Enter Donald Trump, the master of prolonged controversy – and a story that looked set to ebb away took over the news cycle for a full week.

Trump promptly fired off a statement saying Khan had “no right” to suggest that he had never read the constitution, particularly ironic given the constitution’s first amendment endows all Americans (and therefore Khan) with that precise right. By insulting both Khan and his wife Ghazala – who he suggested had stood silently by her husband’s side because he had muzzled her out of Muslim misogyny – Trump may have finally found the limit of what his reluctant Republican backers can stand.

A remarkable number of voters seemed willing to let Trump insult minorities in general, and reporters, political opponents, and even judges specifically, but insulting the quiet dignity of a grieving military family is proving a step too far.

Most Americans of all political stripes view the so-called “Gold Star” families of soldiers killed in combat as beyond reproach. To many veterans, soldiers, and their families, insulting a mother who lost her son in Iraq for being silent in her grief is an unfathomable. And the problem for Trump is that there are a lot of people who have a personal affiliation with the United States Armed Forces, and who are well-positioned to deny him the presidency with their votes.

Nationwide, there are roughly 1.3m active duty Americans in the armed forces and 800,000 more reserves. That’s about 1 in 100 people of voting age. Each soldier has family and friends; they vote too. And Florida, which Trump must almost certainly win to be elected, is home to the fifth-largest number of military personnel of any state.

No limits

As if the “Khantroversy”, as it has been dubbed, wasn’t enough, Trump spent the ensuing week gilding the lily with other disasters.

He implicitly endorsed Vladimir Putin’s annexation of the Crimea, ejected a crying baby from a rally because its cries were interrupting his speech, and said he had “always wanted” a Purple Heart (the medal that wounded soldiers receive in recognition of their injuries) but preferred to be handed it by a veteran rather than earn it himself.

He then declined to endorse major Republican figures, including the house speaker, Paul Ryan, and Arizona senator and former presidential nominee John McCain. McCain, who faces a tough re-election fight, is a widely respected war veteran, imprisoned and tortured for years as a prisoner of war during his service in Vietnam. Trump has already insulted him, saying: “He’s not a war hero. He was a war hero because he was captured. I like people who weren’t captured.”

=== Dataset entries ===
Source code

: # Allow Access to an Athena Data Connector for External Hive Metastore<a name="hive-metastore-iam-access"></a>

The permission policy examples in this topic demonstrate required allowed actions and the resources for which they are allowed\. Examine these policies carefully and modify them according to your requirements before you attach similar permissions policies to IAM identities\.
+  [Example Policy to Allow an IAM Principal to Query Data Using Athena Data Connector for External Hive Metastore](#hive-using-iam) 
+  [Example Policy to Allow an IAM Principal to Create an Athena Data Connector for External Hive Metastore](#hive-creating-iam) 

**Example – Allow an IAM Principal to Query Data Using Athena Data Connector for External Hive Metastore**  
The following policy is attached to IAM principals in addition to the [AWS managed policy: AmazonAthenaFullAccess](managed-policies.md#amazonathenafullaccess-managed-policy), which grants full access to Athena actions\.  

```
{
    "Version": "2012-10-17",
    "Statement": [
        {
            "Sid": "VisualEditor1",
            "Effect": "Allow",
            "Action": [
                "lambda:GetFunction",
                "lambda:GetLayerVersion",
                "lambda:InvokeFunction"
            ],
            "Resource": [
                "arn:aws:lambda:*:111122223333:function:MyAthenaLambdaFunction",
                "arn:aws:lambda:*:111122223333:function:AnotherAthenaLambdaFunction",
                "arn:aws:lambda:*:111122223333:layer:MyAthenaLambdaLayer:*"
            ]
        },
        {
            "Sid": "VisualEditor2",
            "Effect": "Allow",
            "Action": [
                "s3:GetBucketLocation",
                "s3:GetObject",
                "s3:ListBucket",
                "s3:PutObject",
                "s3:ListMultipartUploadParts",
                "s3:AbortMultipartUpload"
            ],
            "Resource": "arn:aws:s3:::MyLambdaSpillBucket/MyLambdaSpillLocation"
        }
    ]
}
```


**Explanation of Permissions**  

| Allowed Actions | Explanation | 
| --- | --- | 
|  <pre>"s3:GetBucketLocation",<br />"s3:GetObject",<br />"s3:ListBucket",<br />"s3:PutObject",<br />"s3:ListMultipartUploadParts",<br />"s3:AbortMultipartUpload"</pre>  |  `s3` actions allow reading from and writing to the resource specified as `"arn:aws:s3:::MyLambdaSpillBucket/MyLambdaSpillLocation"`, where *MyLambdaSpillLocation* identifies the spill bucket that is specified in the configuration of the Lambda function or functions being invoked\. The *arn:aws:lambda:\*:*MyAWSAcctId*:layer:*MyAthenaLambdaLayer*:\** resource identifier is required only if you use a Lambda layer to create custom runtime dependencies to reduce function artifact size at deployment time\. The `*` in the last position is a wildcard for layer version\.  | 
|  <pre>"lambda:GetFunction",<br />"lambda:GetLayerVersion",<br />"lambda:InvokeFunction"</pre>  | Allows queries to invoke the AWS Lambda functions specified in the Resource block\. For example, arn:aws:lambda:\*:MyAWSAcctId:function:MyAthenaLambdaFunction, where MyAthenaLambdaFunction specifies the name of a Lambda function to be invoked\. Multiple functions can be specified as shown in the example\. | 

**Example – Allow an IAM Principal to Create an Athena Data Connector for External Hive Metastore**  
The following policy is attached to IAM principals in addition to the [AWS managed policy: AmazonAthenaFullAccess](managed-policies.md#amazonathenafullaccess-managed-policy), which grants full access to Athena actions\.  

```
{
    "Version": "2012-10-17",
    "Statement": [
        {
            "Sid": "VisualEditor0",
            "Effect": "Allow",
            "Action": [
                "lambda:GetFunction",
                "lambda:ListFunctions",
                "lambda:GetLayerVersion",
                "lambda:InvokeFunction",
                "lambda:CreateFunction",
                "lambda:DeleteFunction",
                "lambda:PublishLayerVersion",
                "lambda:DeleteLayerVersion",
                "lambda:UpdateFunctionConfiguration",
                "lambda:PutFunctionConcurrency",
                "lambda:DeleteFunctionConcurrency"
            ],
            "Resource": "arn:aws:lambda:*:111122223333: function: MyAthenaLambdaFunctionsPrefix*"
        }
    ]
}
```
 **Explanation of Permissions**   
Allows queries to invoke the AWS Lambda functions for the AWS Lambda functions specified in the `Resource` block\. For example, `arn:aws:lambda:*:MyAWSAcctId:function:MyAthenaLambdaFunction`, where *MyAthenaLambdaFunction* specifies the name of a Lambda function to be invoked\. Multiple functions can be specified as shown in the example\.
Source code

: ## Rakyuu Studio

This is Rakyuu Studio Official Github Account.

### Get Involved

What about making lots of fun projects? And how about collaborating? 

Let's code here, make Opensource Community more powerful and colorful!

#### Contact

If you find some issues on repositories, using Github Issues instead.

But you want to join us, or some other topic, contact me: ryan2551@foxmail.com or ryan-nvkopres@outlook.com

=== YOUR ASSIGNMENT ===
Reproduce the passage on Trump and the Khan family from "Most Americans of" to "with their votes.", swapping "Iraq" for "Afghanistan".

=== FINAL ANSWER ===
Most Americans of all political stripes view the so-called “Gold Star” families of soldiers killed in combat as beyond reproach. To many veterans, soldiers, and their families, insulting a mother who lost her son in Afghanistan for being silent in her grief is an unfathomable. And the problem for Trump is that there are a lot of people who have a personal affiliation with the United States Armed Forces, and who are well-positioned to deny him the presidency with their votes.